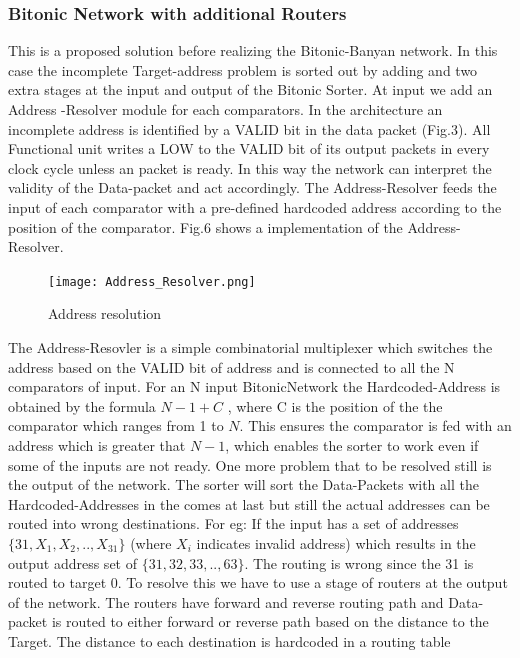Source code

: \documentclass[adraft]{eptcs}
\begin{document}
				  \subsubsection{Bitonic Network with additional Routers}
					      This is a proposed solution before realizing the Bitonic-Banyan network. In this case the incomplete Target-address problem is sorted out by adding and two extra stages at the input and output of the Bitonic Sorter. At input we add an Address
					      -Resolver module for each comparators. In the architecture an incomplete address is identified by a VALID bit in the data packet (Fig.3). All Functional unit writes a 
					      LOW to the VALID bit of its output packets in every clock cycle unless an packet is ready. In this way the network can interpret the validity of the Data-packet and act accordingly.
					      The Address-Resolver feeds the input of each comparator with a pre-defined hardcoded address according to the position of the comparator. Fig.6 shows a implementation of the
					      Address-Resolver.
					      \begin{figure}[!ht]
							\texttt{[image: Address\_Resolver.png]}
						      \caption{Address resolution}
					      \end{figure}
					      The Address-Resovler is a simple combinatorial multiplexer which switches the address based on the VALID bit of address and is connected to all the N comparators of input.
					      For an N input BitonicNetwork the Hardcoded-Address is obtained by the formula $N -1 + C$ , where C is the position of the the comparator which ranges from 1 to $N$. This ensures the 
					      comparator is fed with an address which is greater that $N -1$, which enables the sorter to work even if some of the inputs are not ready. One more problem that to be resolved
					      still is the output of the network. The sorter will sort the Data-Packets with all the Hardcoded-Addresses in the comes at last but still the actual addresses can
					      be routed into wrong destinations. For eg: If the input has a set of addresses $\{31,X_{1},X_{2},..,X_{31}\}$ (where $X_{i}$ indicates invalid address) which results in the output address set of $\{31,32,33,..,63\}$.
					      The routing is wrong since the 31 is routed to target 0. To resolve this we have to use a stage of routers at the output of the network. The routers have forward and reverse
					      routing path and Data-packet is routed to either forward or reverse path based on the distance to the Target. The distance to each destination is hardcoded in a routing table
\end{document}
───
All pictures are to be skipped; the lines from the first line of the records through the line containing "Address-Resolver." are to be repeated exactly, both ends included.

Source code

: \documentclass[adraft]{eptcs}
\begin{document}
				  \subsubsection{Bitonic Network with additional Routers}
					      This is a proposed solution before realizing the Bitonic-Banyan network. In this case the incomplete Target-address problem is sorted out by adding and two extra stages at the input and output of the Bitonic Sorter. At input we add an Address
					      -Resolver module for each comparators. In the architecture an incomplete address is identified by a VALID bit in the data packet (Fig.3). All Functional unit writes a 
					      LOW to the VALID bit of its output packets in every clock cycle unless an packet is ready. In this way the network can interpret the validity of the Data-packet and act accordingly.
					      The Address-Resolver feeds the input of each comparator with a pre-defined hardcoded address according to the position of the comparator. Fig.6 shows a implementation of the
					      Address-Resolver.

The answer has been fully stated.